--- Source information Enclosed Below ---

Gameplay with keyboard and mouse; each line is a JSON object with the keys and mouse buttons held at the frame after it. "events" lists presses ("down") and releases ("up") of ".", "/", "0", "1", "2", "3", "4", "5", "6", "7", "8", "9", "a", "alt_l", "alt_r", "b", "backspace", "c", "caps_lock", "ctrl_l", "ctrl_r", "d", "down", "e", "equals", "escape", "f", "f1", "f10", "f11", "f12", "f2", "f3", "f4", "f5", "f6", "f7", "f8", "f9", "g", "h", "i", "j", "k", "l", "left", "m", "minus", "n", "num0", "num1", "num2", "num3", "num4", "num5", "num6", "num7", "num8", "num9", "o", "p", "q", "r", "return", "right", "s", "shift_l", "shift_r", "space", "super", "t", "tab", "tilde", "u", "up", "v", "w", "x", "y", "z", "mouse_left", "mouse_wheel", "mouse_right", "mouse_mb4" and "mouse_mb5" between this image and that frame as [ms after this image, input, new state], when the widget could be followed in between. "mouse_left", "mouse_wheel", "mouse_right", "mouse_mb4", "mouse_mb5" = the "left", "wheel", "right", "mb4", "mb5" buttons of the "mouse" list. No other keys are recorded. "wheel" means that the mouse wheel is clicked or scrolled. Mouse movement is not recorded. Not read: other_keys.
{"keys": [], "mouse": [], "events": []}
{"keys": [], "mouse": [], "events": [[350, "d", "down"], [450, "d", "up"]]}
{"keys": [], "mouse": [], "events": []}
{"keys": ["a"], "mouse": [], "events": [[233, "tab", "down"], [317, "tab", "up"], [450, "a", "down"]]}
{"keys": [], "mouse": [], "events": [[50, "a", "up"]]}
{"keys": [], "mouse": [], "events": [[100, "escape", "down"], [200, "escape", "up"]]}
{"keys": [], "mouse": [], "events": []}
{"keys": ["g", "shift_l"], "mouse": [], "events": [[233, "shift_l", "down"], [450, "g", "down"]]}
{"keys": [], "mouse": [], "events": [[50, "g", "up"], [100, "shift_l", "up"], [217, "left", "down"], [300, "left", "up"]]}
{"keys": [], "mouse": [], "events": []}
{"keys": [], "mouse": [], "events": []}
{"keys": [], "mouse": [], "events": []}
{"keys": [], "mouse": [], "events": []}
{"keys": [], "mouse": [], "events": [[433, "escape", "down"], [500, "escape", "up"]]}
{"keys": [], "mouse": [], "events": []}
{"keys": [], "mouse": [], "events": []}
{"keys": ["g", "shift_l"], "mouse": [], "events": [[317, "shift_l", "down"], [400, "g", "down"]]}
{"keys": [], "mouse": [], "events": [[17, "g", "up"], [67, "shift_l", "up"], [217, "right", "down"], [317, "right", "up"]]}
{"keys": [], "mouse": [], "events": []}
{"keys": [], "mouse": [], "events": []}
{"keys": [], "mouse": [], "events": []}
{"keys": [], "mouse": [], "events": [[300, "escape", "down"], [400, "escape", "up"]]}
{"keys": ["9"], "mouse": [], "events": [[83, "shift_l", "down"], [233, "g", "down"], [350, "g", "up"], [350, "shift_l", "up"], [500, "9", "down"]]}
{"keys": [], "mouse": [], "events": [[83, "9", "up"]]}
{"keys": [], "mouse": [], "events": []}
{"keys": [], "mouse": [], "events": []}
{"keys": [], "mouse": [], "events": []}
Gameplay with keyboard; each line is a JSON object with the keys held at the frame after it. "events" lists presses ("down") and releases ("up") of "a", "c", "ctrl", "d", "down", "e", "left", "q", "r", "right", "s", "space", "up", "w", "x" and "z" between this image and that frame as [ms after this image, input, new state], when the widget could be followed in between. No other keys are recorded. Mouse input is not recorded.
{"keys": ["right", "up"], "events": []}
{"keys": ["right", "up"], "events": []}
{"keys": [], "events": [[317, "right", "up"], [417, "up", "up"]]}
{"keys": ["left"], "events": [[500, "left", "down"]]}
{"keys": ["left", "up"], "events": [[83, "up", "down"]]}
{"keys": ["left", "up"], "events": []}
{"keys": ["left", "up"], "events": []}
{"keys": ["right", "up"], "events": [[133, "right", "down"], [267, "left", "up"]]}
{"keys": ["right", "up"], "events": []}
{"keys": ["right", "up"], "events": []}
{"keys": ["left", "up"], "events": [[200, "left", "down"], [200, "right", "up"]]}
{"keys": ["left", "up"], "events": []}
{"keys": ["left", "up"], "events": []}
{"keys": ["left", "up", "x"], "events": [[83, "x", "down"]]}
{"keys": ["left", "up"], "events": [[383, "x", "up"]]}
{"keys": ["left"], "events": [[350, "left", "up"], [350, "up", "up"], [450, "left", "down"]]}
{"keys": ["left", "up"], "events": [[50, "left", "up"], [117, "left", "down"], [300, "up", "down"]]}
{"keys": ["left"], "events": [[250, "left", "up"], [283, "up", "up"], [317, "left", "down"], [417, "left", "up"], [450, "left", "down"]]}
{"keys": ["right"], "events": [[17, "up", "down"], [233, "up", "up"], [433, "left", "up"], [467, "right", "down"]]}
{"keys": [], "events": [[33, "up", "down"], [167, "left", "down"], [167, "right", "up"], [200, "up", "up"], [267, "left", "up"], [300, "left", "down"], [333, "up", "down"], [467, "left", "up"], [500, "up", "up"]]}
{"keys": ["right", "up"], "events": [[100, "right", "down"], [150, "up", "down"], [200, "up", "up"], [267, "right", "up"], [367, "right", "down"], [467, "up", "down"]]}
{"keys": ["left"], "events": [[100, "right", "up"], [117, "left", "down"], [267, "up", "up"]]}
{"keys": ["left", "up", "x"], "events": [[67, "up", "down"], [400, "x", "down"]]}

--- End of Enclosed Source information ---

Task description -
Supply the entire listing above again, word for word.

Written response -
Gameplay with keyboard and mouse; each line is a JSON object with the keys and mouse buttons held at the frame after it. "events" lists presses ("down") and releases ("up") of ".", "/", "0", "1", "2", "3", "4", "5", "6", "7", "8", "9", "a", "alt_l", "alt_r", "b", "backspace", "c", "caps_lock", "ctrl_l", "ctrl_r", "d", "down", "e", "equals", "escape", "f", "f1", "f10", "f11", "f12", "f2", "f3", "f4", "f5", "f6", "f7", "f8", "f9", "g", "h", "i", "j", "k", "l", "left", "m", "minus", "n", "num0", "num1", "num2", "num3", "num4", "num5", "num6", "num7", "num8", "num9", "o", "p", "q", "r", "return", "right", "s", "shift_l", "shift_r", "space", "super", "t", "tab", "tilde", "u", "up", "v", "w", "x", "y", "z", "mouse_left", "mouse_wheel", "mouse_right", "mouse_mb4" and "mouse_mb5" between this image and that frame as [ms after this image, input, new state], when the widget could be followed in between. "mouse_left", "mouse_wheel", "mouse_right", "mouse_mb4", "mouse_mb5" = the "left", "wheel", "right", "mb4", "mb5" buttons of the "mouse" list. No other keys are recorded. "wheel" means that the mouse wheel is clicked or scrolled. Mouse movement is not recorded. Not read: other_keys.
{"keys": [], "mouse": [], "events": []}
{"keys": [], "mouse": [], "events": [[350, "d", "down"], [450, "d", "up"]]}
{"keys": [], "mouse": [], "events": []}
{"keys": ["a"], "mouse": [], "events": [[233, "tab", "down"], [317, "tab", "up"], [450, "a", "down"]]}
{"keys": [], "mouse": [], "events": [[50, "a", "up"]]}
{"keys": [], "mouse": [], "events": [[100, "escape", "down"], [200, "escape", "up"]]}
{"keys": [], "mouse": [], "events": []}
{"keys": ["g", "shift_l"], "mouse": [], "events": [[233, "shift_l", "down"], [450, "g", "down"]]}
{"keys": [], "mouse": [], "events": [[50, "g", "up"], [100, "shift_l", "up"], [217, "left", "down"], [300, "left", "up"]]}
{"keys": [], "mouse": [], "events": []}
{"keys": [], "mouse": [], "events": []}
{"keys": [], "mouse": [], "events": []}
{"keys": [], "mouse": [], "events": []}
{"keys": [], "mouse": [], "events": [[433, "escape", "down"], [500, "escape", "up"]]}
{"keys": [], "mouse": [], "events": []}
{"keys": [], "mouse": [], "events": []}
{"keys": ["g", "shift_l"], "mouse": [], "events": [[317, "shift_l", "down"], [400, "g", "down"]]}
{"keys": [], "mouse": [], "events": [[17, "g", "up"], [67, "shift_l", "up"], [217, "right", "down"], [317, "right", "up"]]}
{"keys": [], "mouse": [], "events": []}
{"keys": [], "mouse": [], "events": []}
{"keys": [], "mouse": [], "events": []}
{"keys": [], "mouse": [], "events": [[300, "escape", "down"], [400, "escape", "up"]]}
{"keys": ["9"], "mouse": [], "events": [[83, "shift_l", "down"], [233, "g", "down"], [350, "g", "up"], [350, "shift_l", "up"], [500, "9", "down"]]}
{"keys": [], "mouse": [], "events": [[83, "9", "up"]]}
{"keys": [], "mouse": [], "events": []}
{"keys": [], "mouse": [], "events": []}
{"keys": [], "mouse": [], "events": []}
Gameplay with keyboard; each line is a JSON object with the keys held at the frame after it. "events" lists presses ("down") and releases ("up") of "a", "c", "ctrl", "d", "down", "e", "left", "q", "r", "right", "s", "space", "up", "w", "x" and "z" between this image and that frame as [ms after this image, input, new state], when the widget could be followed in between. No other keys are recorded. Mouse input is not recorded.
{"keys": ["right", "up"], "events": []}
{"keys": ["right", "up"], "events": []}
{"keys": [], "events": [[317, "right", "up"], [417, "up", "up"]]}
{"keys": ["left"], "events": [[500, "left", "down"]]}
{"keys": ["left", "up"], "events": [[83, "up", "down"]]}
{"keys": ["left", "up"], "events": []}
{"keys": ["left", "up"], "events": []}
{"keys": ["right", "up"], "events": [[133, "right", "down"], [267, "left", "up"]]}
{"keys": ["right", "up"], "events": []}
{"keys": ["right", "up"], "events": []}
{"keys": ["left", "up"], "events": [[200, "left", "down"], [200, "right", "up"]]}
{"keys": ["left", "up"], "events": []}
{"keys": ["left", "up"], "events": []}
{"keys": ["left", "up", "x"], "events": [[83, "x", "down"]]}
{"keys": ["left", "up"], "events": [[383, "x", "up"]]}
{"keys": ["left"], "events": [[350, "left", "up"], [350, "up", "up"], [450, "left", "down"]]}
{"keys": ["left", "up"], "events": [[50, "left", "up"], [117, "left", "down"], [300, "up", "down"]]}
{"keys": ["left"], "events": [[250, "left", "up"], [283, "up", "up"], [317, "left", "down"], [417, "left", "up"], [450, "left", "down"]]}
{"keys": ["right"], "events": [[17, "up", "down"], [233, "up", "up"], [433, "left", "up"], [467, "right", "down"]]}
{"keys": [], "events": [[33, "up", "down"], [167, "left", "down"], [167, "right", "up"], [200, "up", "up"], [267, "left", "up"], [300, "left", "down"], [333, "up", "down"], [467, "left", "up"], [500, "up", "up"]]}
{"keys": ["right", "up"], "events": [[100, "right", "down"], [150, "up", "down"], [200, "up", "up"], [267, "right", "up"], [367, "right", "down"], [467, "up", "down"]]}
{"keys": ["left"], "events": [[100, "right", "up"], [117, "left", "down"], [267, "up", "up"]]}
{"keys": ["left", "up", "x"], "events": [[67, "up", "down"], [400, "x", "down"]]}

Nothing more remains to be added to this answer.